Apollo Group Inc.'s (APOL) policy for returning funds after students withdraw is again being scrutinized, this time by the U.S. Department of Education.

Apollo executives said Thursday its University of Phoenix received notice from the Education Department regarding the school's program policies under Title IV, the code that qualifies schools to receive federal financial aid. The company expects its liability from the findings - which were uncovered when the school was up for reaccreditation - will be about $1.5 million. In addition, Apollo expects it will need to post a $125 million letter of credit by Jan. 30 to comply with regulations governing the untimely return of unearned Title IV funds.

"We're reviewing the report in detail and expect to submit a response within the 90 day time frame as required," Chief Executive Charles B. Edelstein said in a conference call.

The firm's shares were down 5% to $60.75 in after-hours trading. The stock is down nearly 20% the past year, taking a big hit in late October when it disclosed an SEC probe of its revenue recognition practices. The company had no further comment on the SEC investigation.

In this most recent inquiry, Apollo said the Department of Education found errors related to when a student has officially withdrawn from school and therefore when the school must return financial aid funds to the government. The department didn't, however, find errors in the school's calculations of what funds it needed to return.

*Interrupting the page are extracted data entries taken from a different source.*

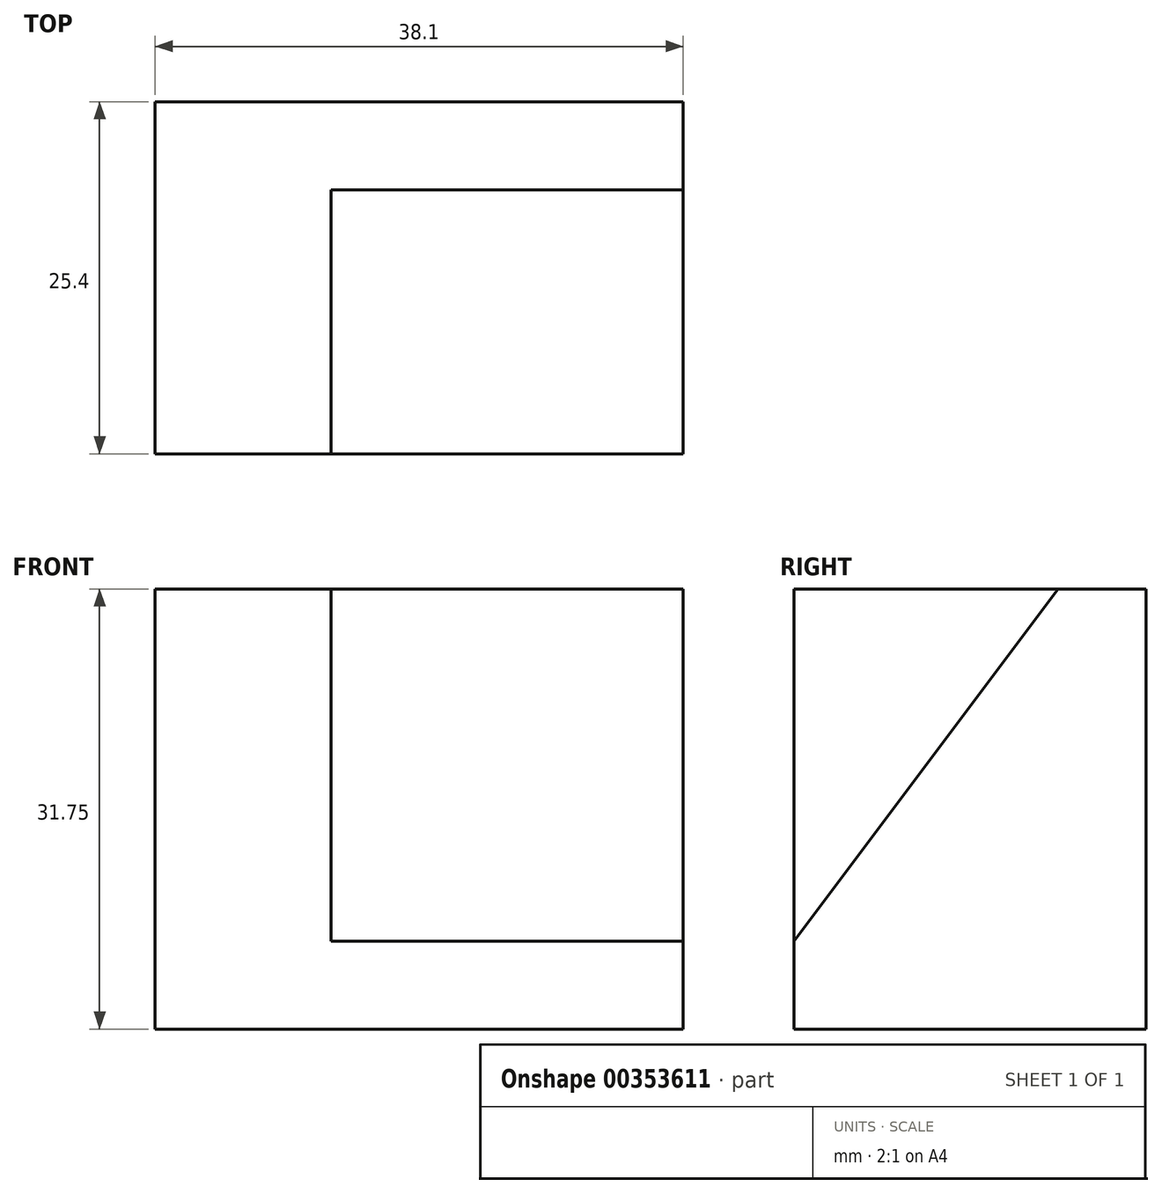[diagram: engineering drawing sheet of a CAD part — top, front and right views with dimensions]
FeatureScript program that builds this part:
annotation { "Feature Type Name" : "Feature", "Feature Type Description" : "" }
export const myFeature = defineFeature(function(context is Context, id is Id, definition is map)
    precondition{}
    {
        {
            var Q0;
            Q0=qCreatedBy(makeId("Right.planeOp"),FACE);
            var sketch = newSketch(context, id + "F0", { "sketchPlane" : qUnion([Q0])});
            skLineSegment(sketch, "E0", {"start": v(0, 0) * mm, "end": v(0, 6.35) * mm});
            skLineSegment(sketch, "E1", {"start": v(0, 6.35) * mm, "end": v(19.05, 31.75) * mm});
            skLineSegment(sketch, "E2", {"start": v(19.05, 31.75) * mm, "end": v(25.4, 31.75) * mm});
            skLineSegment(sketch, "E3", {"start": v(25.4, 31.75) * mm, "end": v(25.4, 0) * mm});
            skLineSegment(sketch, "E4", {"start": v(0, 0) * mm, "end": v(25.4, 0) * mm});
            skSolve(sketch);
        }
        {
            var Q0;
            Q0=makeQuery(id+"F0.imprint","IMPRINT",FACE,{"disambiguationData":[TD([[makeQuery(id+"F0.imprint","IMPRINT",EDGE,{"derivedFrom":sQuery(id+"F0.wireOp",EDGE,"E0")}),-1.0]])]});
            extrude(context, id + "F1", {"entities" : qUnion([Q0]), "depth" : 38.1 * mm});
        }
        {
            var Q0;
            Q0=makeQuery(id+"F1.opExtrude","CAP_FACE",FACE,{"disambiguationData":[OSD([sQuery(id+"F0.wireOp",EDGE,"E0"),sQuery(id+"F0.wireOp",EDGE,"E1"),sQuery(id+"F0.wireOp",EDGE,"E2"),sQuery(id+"F0.wireOp",EDGE,"E3"),sQuery(id+"F0.wireOp",EDGE,"E4")])],"isStart":true});
            var sketch = newSketch(context, id + "F2", { "sketchPlane" : qUnion([Q0])});
            skLineSegment(sketch, "E5", {"start": v(-19.05, 31.75) * mm, "end": v(0, 31.75) * mm});
            skLineSegment(sketch, "E6", {"start": v(0, 31.75) * mm, "end": v(0, 6.35) * mm});
            skLineSegment(sketch, "E7", {"start": v(0, 6.35) * mm, "end": v(-19.05, 31.75) * mm});
            skSolve(sketch);
        }
        {
            var Q0;
            Q0=makeQuery(id+"F2.imprint","IMPRINT",FACE,{"disambiguationData":[TD([[makeQuery(id+"F2.imprint","IMPRINT",EDGE,{"derivedFrom":sQuery(id+"F2.wireOp",EDGE,"E5")}),-1.0]])]});
            extrude(context, id + "F3", {"entities" : qUnion([Q0]), "operationType" : NewBodyOperationType.ADD, "oppositeDirection" : true, "depth" : 12.7 * mm});
        }
    });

The department also found errors in self-reported calculations of student financial needs, as well as a concern over students enrolling in and starting classes without understanding their eligibility for financial aid.

The company said it has liquidity on its balance sheet to cover the charges.

Trace Urdan, an analyst with Signal Hill Capital Group, said the relatively minor findings were "a spectacularly positive result."

Despite its current burden, the company got a big worry off its radar screen with a December agreement to pay $67.5 million to the Securities and Exchange Commission and $11 million in plaintiff attorneys' fees to end a long-running dispute over recruiter compensation.

For the quarter ended Nov. 30, Apollo reported earnings of $240.1 million, or $1.54 a share, compared with $180.4 million, or $1.12 a share, a year earlier. The latest quarter included a 7-cent gain related to an Internal Revenue Service settlement.

Revenue surged 31% to $1.27 billion.

Analysts polled by Thomson Reuters projected earnings of $1.46 on revenue of $1.23 billion.

Degreed enrollment increased 18%, to 455,600, while new degreed enrollment climbed 14%. Enrollment growth has slowed over the past few quarters.

Apollo's bad debt expense jumped to 4.9% of revenue from 3.6% a year earlier, which the company attributed to the economic downturn and more students in associate degree programs.

"We remain committed to providing access to high-quality education, while ensuring that only students who have a reasonable chance to succeed enroll in our institutions," co-Chief Executive Greg Cappelli said in a statement.

The company said it is working to educate students on financial opportunities and provide more support before they even enroll. Apollo expects bad debt to continue rising for the near future.

For-profit schools have come under fire lately for their recruiting tactics, with critics claiming the colleges enroll students who can't graduate or find well paying jobs, leaving them unable to repay the loans they borrowed to attend school. The schools derive the bulk of their revenue from federally guaranteed student loans.